Kunstwerkerin Christine beschreibt ihr Leben auf der Furneralp

Auf den Furner Bergen

von Christine Pfammatter | Kolumne für den Walliser Boten

Seit langem bin ich wieder einmal auf der Alp. Besser gesagt, ich sitze in einem Maiensäss im Prättigau, Graubünden – und das für drei Wochen. Hier, auf den Furner Bergen, ist das Prättigau herrlich: Hügel, Blumenwiesen und eine umwerfende Sicht ins Tal prägen die Gegend. Dazu kommt das Erbe der Walser, das in den schönen alten Stuben und Schober, der Landwirtschaft, Namen wie Lötscher oder diversen Ortsbezeichnungen sichtbar bleibt. Die Sprache hat hier Ähnlichkeiten mit unserem Wallisertitsch, weshalb ich mich mit den Bauern und Jägern, die hier ihre Hütten haben, sogleich gut verstand. Schon habe ich mich auf den Rhythmus eingelassen, diesen „Flow“, der sich in der Natur nach ein paar Tagen einstellt: Frühes Aufstehen, frühes Zubettgehen, dazwischen einfach sein: existieren, in die Landschaft schauen, Feuer machen, essen und lesen, was zur Folge hat, dass mir jeder Satz schwer fällt. Diese Stille! Man hört keinen Laut. Absolute Ruhe. Und in der Nacht sieht man kein einziges Licht. Geht man dann, um den Computer aufzuladen oder sich im Schwimmbad zu waschen, ins Tal hinunter, kommt einem dort alles grässlich vor. Landquart, Chur, nichts kann einem mehr gefallen. Dieses dämliche Outlet-Center, dieses Industriequartier mit der Calanda-Brauerei, die der Quellen wegen schon lange Heinecken gehört, und die verschlossenen, aufgemotzten Leute im Intercity- grauenhaft ! Bin ich jetzt schon zum richtigen Bergler geworden?

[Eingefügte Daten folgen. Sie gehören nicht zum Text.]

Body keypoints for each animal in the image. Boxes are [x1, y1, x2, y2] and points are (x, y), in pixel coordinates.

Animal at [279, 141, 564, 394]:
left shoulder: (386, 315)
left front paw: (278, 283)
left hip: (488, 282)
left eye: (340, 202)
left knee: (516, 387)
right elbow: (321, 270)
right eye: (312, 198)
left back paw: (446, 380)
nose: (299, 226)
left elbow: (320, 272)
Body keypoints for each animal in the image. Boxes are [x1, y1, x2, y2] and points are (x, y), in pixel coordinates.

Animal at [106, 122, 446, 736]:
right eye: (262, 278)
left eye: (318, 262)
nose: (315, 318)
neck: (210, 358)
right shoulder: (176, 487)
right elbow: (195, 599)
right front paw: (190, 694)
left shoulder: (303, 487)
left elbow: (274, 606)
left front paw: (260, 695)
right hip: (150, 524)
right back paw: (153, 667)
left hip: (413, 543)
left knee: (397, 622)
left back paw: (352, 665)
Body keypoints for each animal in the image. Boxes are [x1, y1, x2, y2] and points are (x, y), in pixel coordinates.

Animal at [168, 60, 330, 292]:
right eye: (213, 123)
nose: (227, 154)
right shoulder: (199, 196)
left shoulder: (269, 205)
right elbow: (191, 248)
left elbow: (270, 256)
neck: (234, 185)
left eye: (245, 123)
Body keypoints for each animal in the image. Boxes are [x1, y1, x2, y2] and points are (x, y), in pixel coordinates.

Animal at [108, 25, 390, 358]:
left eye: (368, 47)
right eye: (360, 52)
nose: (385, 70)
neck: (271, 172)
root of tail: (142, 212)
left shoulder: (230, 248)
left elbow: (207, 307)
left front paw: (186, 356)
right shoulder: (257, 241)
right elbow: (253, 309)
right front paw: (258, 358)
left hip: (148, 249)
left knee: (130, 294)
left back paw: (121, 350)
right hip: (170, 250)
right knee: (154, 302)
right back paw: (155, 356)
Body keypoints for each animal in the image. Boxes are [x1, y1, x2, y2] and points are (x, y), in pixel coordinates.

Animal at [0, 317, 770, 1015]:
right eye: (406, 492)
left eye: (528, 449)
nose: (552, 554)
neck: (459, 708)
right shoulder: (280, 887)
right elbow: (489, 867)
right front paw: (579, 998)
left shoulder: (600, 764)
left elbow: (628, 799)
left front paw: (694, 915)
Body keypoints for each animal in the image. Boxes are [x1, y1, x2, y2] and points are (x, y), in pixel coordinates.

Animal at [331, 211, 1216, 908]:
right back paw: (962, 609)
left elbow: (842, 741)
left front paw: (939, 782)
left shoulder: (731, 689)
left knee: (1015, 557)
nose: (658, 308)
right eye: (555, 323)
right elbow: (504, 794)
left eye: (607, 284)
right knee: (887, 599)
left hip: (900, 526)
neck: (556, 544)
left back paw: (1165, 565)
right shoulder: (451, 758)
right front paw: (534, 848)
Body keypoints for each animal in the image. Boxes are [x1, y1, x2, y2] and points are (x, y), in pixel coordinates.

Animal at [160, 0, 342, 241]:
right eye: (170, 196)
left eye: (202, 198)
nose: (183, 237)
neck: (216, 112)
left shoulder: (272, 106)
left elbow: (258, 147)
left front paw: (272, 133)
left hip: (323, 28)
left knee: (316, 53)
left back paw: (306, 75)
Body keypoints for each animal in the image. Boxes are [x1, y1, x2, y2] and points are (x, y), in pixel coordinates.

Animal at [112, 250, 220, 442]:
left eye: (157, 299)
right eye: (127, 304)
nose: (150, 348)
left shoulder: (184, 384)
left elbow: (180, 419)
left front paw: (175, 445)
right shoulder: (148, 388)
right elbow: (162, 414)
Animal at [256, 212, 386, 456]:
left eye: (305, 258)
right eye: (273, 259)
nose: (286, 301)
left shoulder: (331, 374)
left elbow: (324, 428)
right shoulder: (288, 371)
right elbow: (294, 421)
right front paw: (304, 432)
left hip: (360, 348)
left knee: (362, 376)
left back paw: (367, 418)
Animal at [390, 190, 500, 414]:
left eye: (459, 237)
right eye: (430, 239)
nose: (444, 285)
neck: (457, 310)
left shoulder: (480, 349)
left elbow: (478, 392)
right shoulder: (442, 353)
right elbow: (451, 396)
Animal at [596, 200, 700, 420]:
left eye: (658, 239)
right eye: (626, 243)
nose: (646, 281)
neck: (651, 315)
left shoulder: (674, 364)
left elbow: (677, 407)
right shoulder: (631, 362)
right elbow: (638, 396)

„Das Prättigau ist schön in der Höhe,“ sagte mir eine Frau und dem kann ich nur zustimmen. Nichts kann einem mehr ins Tal locken, nicht einmal der Malanser Wein. Lieber müht man sich hier oben ab und wird kreativ, sammelt Kräuter, sucht Sauerampfer, improvisiert am Herd, indem man sich fragt, was man noch alles aus gekochten Kartoffeln machen könnte.

Was mir besonders gefällt in den Höhen ist, dass jeder Mensch plötzlich wichtig und interessant wird und man sich auch nicht scheut, mit jedem zu reden, der einem, selten genug, über den Weg läuft. Wie viel besser ist es doch, einen kleinen „Hängert“ zu halten, als im Zug zu sitzen und auf das Handy zu schauen. Ich bin jedenfalls froh, bei diesem „Kunstluft-Projekt“ mitmachen zu dürfen. Kunstluft? Für ihre Bachelor-Arbeit in Multimedia-Production schrieben zwei Studentinnen der HTW Chur ein Artist in Residence-Programm auf der Furneralp aus. Ich bin eine von sieben Künstlern, die nun hier in verschiedenen Maiensässen wohnen und arbeiten. Zum Abschluss gibt es eine Ausstellung, eine Lesung und wer weiss, vielleicht findet dadurch der eine oder andere in diese schöne Gegend.